» **TEXTAUSZUG**
* * *

Nach 25 Jahren in der Schweiz mit gut gefülltem Rucksack zurück
25 Jahre hat Skrzypczak als Spieler und Trainer in der Schweiz verbracht. 1994 war er zum FC Aarau gestossen und für diesen in 299 Pflichtspielen aufgelaufen. Später war er als Trainer für diverse Klubs vom FC Emmenbrücke über den FC Entfelden bis hin zum FC Solothurn tätig, dazwischen auch als Co-Trainer beim FC Luzern unter Ryszard Komornicki und Carlos Bernegger. «In all diesen Jahren habe ich den Kontakt nach Posen sorgsam gepflegt», sagt Skrzypczak. «2003 habe ich dann das Versprechen abgegeben, eines Tages zurückzukommen und als Trainer so viele Erfolge zu feiern wie einst als Spieler.»
Schon mit 14 Jahren hatte er aus dem 100 Kilometer entfernten Rawicz nach Posen in die Jugendakademie von Lech gewechselt und parallel zur fussballerischen Ausbildung den Beruf des Lokomotivführers erlernt. Seine Berufung aber war nicht das Schienennetz, sondern der Fussballplatz. Er trug 300 Mal das Trikot von Lech und wurde in diesem dreimal Meister und einmal Cupsieger. Dass das Warten auf eine Rückkehr 16 Jahre dauern würde, hätte er nicht für möglich gehalten.
Dann endlich, im Juni dieses Jahres, kam der ersehnte Anruf. Der Präsident von Lech bot Skrzypczak an, als Staffmitglied in einem neuen Projekt mitzumachen. Dieser besprach sich mit seiner Frau Ewa und den beiden erwachsenen Kindern. Das Resultat: Papa macht das; der Rest der Familie bleibt in der Schweiz.

* * *

» **EINTRÄGE**

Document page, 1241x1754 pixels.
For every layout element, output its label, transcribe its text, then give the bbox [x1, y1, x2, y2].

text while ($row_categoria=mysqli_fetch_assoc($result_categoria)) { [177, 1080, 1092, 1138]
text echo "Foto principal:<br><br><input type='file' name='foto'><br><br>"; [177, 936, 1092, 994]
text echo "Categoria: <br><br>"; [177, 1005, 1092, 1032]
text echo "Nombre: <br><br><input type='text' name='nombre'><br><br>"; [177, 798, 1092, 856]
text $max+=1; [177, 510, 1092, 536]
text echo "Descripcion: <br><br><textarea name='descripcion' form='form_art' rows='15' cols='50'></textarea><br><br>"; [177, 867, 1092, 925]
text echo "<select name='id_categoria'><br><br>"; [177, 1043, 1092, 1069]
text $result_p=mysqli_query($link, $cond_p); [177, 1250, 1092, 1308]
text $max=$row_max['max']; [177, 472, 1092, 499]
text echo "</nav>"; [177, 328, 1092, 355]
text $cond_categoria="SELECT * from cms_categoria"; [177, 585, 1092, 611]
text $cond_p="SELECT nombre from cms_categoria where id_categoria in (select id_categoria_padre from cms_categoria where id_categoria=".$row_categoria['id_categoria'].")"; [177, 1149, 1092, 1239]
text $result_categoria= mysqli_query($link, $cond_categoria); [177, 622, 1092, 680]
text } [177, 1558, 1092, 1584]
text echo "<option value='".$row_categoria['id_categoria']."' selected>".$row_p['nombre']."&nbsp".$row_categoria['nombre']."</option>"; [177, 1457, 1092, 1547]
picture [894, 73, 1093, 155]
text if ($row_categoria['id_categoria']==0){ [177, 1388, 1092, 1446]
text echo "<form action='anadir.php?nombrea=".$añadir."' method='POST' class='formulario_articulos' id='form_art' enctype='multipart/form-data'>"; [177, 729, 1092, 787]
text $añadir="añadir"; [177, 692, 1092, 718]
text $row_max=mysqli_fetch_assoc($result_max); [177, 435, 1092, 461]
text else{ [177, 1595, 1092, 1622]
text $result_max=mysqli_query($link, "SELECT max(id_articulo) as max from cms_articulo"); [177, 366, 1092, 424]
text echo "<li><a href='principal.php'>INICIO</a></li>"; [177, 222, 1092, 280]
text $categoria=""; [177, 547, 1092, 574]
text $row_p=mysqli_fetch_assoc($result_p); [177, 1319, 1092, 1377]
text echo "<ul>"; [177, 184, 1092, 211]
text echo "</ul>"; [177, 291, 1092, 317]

* * *

» **AUFGABE**
Gib aus dem Text über Skrzypczak den Teil wortgetreu wieder, der bei „Schon mit 14“ beginnt und bei „in der Schweiz.“ endet.

» **LÖSUNG**
Schon mit 14 Jahren hatte er aus dem 100 Kilometer entfernten Rawicz nach Posen in die Jugendakademie von Lech gewechselt und parallel zur fussballerischen Ausbildung den Beruf des Lokomotivführers erlernt. Seine Berufung aber war nicht das Schienennetz, sondern der Fussballplatz. Er trug 300 Mal das Trikot von Lech und wurde in diesem dreimal Meister und einmal Cupsieger. Dass das Warten auf eine Rückkehr 16 Jahre dauern würde, hätte er nicht für möglich gehalten.
Dann endlich, im Juni dieses Jahres, kam der ersehnte Anruf. Der Präsident von Lech bot Skrzypczak an, als Staffmitglied in einem neuen Projekt mitzumachen. Dieser besprach sich mit seiner Frau Ewa und den beiden erwachsenen Kindern. Das Resultat: Papa macht das; der Rest der Familie bleibt in der Schweiz.